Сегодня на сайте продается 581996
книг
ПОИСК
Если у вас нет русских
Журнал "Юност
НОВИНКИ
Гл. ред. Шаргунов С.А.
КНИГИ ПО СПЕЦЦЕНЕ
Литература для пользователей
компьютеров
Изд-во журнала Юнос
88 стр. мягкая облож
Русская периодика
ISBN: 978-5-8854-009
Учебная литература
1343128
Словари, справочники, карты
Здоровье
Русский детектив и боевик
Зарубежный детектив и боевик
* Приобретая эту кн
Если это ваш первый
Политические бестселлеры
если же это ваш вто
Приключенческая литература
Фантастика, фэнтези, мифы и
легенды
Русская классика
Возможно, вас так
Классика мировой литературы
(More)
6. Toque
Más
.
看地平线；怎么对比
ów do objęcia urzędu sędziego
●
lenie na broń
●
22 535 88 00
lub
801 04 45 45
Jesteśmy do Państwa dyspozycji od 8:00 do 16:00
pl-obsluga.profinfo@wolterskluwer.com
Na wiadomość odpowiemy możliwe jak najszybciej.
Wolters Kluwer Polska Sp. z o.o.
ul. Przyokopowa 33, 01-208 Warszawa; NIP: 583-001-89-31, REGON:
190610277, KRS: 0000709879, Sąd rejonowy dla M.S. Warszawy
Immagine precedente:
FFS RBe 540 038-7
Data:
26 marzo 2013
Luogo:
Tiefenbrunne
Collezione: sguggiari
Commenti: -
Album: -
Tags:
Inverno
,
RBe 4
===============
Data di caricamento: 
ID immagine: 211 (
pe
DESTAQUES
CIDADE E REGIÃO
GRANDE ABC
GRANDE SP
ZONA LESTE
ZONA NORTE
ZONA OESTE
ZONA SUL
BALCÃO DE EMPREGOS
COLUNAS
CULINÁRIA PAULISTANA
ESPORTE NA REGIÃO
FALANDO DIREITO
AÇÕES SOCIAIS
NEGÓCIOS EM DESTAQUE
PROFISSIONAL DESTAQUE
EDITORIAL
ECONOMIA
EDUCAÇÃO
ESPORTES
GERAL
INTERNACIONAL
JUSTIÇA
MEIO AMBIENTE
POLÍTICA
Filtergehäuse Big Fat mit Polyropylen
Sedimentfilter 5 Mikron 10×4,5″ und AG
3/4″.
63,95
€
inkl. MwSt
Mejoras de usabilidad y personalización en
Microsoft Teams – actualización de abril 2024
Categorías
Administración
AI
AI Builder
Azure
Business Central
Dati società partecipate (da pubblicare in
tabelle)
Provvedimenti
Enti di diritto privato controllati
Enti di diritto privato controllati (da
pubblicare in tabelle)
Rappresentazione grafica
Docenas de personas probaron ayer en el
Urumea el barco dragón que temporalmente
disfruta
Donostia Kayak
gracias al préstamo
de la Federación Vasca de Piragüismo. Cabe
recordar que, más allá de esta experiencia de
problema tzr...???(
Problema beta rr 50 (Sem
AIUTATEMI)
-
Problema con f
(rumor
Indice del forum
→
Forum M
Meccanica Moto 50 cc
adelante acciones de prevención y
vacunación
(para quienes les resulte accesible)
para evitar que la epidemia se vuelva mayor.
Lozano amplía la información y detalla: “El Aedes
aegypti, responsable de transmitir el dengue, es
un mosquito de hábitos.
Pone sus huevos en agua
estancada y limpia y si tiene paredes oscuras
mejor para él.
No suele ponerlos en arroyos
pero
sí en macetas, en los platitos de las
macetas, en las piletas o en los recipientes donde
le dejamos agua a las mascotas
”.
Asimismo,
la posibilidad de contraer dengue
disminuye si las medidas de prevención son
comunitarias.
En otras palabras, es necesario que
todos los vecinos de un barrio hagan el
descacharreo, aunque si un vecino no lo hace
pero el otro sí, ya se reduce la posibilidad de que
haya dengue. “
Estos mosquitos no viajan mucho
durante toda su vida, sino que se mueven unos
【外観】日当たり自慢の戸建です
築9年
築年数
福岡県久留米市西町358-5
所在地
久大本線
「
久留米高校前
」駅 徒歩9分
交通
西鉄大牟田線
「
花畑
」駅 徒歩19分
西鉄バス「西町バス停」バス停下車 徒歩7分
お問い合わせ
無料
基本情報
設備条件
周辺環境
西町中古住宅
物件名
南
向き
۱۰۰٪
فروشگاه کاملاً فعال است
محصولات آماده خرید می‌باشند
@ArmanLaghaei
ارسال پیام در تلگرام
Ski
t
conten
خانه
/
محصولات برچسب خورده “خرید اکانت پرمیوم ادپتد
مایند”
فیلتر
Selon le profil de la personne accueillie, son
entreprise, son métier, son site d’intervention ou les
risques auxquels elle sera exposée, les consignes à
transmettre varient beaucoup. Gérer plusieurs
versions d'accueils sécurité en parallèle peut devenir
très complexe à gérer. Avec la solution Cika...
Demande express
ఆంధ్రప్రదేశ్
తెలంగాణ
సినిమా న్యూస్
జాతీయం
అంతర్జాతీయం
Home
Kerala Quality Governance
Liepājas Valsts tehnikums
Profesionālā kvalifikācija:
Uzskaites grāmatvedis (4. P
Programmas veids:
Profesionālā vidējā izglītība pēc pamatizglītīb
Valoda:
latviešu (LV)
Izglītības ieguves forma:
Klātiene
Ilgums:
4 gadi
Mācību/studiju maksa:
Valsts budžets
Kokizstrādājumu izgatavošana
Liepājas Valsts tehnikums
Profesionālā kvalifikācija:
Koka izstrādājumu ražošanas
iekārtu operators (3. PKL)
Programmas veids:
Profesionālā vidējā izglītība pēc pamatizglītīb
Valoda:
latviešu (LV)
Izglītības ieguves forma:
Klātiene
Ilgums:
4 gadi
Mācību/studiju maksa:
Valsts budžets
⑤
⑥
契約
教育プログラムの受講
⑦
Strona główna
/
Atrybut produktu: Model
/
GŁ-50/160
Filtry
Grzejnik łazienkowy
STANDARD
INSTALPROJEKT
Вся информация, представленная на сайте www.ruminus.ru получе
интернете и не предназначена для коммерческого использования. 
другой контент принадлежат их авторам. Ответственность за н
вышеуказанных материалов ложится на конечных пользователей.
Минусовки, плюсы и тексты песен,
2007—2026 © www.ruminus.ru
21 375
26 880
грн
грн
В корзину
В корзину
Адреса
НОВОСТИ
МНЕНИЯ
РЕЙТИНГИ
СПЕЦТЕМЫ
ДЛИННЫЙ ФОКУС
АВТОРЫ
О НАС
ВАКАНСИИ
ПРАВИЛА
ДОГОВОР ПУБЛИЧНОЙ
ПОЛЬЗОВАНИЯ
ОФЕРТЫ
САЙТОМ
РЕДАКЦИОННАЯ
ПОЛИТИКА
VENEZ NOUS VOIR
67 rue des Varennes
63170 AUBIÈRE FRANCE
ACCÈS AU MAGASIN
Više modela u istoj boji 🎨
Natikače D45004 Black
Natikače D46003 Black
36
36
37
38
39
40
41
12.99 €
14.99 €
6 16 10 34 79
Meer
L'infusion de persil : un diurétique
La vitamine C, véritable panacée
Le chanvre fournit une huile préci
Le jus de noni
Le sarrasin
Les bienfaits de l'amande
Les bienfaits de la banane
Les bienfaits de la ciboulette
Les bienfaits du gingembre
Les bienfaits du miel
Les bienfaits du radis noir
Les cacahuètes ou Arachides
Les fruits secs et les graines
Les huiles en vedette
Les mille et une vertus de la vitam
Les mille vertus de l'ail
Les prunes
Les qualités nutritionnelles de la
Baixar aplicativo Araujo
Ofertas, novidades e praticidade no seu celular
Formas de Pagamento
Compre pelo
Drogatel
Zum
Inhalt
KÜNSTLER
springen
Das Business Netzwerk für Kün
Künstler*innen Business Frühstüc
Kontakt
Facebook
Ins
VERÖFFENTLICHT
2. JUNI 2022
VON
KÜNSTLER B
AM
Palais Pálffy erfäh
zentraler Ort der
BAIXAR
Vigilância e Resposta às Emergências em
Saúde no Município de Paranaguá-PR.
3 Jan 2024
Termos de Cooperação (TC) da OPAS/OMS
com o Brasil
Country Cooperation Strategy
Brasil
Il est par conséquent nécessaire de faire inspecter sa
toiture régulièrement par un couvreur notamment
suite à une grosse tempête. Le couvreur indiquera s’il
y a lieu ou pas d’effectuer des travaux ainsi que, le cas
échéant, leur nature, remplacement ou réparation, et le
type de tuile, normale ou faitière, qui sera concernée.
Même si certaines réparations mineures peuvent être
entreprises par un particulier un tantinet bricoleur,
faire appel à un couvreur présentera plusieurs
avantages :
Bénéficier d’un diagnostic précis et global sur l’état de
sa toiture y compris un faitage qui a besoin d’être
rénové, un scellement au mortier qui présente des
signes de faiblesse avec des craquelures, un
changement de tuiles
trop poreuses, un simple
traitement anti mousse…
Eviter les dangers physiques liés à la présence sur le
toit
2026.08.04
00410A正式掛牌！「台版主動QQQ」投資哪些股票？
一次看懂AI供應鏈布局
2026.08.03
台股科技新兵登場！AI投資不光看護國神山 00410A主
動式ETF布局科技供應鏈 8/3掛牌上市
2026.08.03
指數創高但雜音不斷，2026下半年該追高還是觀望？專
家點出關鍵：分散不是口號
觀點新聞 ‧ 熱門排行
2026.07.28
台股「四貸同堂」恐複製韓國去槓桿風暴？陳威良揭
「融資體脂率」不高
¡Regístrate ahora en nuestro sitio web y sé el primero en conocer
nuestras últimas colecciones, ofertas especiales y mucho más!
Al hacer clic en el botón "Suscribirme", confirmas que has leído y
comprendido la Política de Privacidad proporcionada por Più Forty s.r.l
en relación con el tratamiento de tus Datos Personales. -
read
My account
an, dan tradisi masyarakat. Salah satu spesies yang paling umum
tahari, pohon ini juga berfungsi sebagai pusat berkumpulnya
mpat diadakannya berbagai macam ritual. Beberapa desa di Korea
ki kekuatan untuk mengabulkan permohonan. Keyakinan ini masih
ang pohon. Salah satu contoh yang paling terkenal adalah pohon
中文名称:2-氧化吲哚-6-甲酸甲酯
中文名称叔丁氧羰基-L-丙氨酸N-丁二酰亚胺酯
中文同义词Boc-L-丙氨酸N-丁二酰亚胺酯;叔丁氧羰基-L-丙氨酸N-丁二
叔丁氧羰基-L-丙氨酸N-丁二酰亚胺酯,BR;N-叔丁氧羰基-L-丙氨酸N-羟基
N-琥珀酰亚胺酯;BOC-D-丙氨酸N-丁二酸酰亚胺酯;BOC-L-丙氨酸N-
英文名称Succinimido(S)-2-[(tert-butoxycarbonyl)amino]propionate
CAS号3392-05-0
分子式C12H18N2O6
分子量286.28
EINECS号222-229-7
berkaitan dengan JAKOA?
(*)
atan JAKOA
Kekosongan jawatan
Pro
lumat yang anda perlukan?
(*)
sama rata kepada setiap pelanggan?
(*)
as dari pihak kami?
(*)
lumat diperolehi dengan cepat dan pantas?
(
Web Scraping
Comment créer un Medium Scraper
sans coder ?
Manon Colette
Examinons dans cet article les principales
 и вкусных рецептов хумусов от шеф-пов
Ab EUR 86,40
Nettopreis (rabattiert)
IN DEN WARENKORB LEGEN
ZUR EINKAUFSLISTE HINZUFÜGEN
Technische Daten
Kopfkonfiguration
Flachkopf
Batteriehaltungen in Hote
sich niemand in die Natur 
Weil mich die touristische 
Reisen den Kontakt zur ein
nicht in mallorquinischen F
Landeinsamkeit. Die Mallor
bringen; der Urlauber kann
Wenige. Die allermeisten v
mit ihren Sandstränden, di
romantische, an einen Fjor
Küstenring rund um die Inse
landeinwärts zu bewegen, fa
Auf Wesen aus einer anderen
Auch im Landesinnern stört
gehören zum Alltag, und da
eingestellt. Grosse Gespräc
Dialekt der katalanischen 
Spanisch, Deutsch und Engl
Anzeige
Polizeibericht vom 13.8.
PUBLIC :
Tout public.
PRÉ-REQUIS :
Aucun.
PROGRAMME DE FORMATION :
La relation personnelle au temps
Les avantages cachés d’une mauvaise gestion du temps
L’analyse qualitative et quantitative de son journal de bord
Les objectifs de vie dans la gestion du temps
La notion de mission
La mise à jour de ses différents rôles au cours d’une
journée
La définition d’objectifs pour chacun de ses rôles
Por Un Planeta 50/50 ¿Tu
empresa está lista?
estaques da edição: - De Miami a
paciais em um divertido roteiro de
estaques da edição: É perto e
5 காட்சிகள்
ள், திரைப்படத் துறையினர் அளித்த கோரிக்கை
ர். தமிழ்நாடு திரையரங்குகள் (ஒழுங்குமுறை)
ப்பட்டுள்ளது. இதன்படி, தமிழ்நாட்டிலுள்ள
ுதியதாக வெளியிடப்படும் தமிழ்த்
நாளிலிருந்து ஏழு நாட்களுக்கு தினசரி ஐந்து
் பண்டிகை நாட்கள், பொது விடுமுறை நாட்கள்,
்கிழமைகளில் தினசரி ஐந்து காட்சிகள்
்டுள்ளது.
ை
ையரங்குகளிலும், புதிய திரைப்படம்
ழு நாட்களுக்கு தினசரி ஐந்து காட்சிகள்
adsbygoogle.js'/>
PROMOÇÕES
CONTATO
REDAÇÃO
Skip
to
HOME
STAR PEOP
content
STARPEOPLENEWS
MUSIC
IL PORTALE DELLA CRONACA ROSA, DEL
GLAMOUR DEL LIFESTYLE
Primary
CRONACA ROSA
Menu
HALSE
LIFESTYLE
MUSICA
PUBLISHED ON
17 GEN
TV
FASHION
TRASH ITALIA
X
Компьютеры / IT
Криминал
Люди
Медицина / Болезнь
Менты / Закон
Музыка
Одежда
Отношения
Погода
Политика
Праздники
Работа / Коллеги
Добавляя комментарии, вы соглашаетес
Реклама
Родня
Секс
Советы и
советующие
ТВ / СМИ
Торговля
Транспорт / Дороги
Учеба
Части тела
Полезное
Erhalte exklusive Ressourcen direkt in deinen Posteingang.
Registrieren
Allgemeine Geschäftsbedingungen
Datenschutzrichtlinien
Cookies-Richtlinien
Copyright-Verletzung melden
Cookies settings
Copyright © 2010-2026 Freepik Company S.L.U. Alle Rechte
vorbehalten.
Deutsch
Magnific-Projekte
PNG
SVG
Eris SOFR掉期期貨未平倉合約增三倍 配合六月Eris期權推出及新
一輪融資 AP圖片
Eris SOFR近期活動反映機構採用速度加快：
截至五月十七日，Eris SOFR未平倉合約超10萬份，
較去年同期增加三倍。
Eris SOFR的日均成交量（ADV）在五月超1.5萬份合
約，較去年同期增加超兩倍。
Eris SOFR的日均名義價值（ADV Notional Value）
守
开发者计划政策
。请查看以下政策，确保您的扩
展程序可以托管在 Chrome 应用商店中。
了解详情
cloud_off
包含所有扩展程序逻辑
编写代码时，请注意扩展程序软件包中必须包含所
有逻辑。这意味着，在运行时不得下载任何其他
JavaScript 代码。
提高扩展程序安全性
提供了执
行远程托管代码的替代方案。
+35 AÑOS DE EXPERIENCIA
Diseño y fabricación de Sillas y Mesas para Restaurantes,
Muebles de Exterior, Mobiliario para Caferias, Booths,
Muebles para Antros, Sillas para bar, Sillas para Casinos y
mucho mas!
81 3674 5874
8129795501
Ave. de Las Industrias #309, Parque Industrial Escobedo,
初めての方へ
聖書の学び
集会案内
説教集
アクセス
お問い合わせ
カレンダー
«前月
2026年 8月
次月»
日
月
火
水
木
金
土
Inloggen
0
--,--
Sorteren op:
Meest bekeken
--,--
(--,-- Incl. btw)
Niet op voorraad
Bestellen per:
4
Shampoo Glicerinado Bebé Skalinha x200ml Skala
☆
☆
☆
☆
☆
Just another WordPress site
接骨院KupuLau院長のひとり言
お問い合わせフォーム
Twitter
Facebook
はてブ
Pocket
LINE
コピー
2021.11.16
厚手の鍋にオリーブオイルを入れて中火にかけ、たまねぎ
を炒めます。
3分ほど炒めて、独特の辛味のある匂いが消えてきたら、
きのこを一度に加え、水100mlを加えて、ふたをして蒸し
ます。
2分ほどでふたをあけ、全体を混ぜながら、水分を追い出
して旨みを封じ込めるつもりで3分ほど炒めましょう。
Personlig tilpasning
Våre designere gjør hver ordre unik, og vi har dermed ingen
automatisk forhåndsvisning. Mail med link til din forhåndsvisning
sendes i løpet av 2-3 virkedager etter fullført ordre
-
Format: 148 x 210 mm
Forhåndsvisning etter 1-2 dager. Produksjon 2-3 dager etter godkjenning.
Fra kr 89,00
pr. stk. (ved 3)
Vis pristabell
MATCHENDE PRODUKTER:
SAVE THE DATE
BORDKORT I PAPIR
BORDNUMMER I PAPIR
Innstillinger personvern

=-=-=

#### [Task brief]
Look above for the line containing "zentraler Ort der" and the line containing "ki kekuatan untuk". Transcribe both, with the lines between them, exactly.

#### [The completed task]
zentraler Ort der
BAIXAR
Vigilância e Resposta às Emergências em
Saúde no Município de Paranaguá-PR.
3 Jan 2024
Termos de Cooperação (TC) da OPAS/OMS
com o Brasil
Country Cooperation Strategy
Brasil
Il est par conséquent nécessaire de faire inspecter sa
toiture régulièrement par un couvreur notamment
suite à une grosse tempête. Le couvreur indiquera s’il
y a lieu ou pas d’effectuer des travaux ainsi que, le cas
échéant, leur nature, remplacement ou réparation, et le
type de tuile, normale ou faitière, qui sera concernée.
Même si certaines réparations mineures peuvent être
entreprises par un particulier un tantinet bricoleur,
faire appel à un couvreur présentera plusieurs
avantages :
Bénéficier d’un diagnostic précis et global sur l’état de
sa toiture y compris un faitage qui a besoin d’être
rénové, un scellement au mortier qui présente des
signes de faiblesse avec des craquelures, un
changement de tuiles
trop poreuses, un simple
traitement anti mousse…
Eviter les dangers physiques liés à la présence sur le
toit
2026.08.04
00410A正式掛牌！「台版主動QQQ」投資哪些股票？
一次看懂AI供應鏈布局
2026.08.03
台股科技新兵登場！AI投資不光看護國神山 00410A主
動式ETF布局科技供應鏈 8/3掛牌上市
2026.08.03
指數創高但雜音不斷，2026下半年該追高還是觀望？專
家點出關鍵：分散不是口號
觀點新聞 ‧ 熱門排行
2026.07.28
台股「四貸同堂」恐複製韓國去槓桿風暴？陳威良揭
「融資體脂率」不高
¡Regístrate ahora en nuestro sitio web y sé el primero en conocer
nuestras últimas colecciones, ofertas especiales y mucho más!
Al hacer clic en el botón "Suscribirme", confirmas que has leído y
comprendido la Política de Privacidad proporcionada por Più Forty s.r.l
en relación con el tratamiento de tus Datos Personales. -
read
My account
an, dan tradisi masyarakat. Salah satu spesies yang paling umum
tahari, pohon ini juga berfungsi sebagai pusat berkumpulnya
mpat diadakannya berbagai macam ritual. Beberapa desa di Korea
ki kekuatan untuk mengabulkan permohonan. Keyakinan ini masih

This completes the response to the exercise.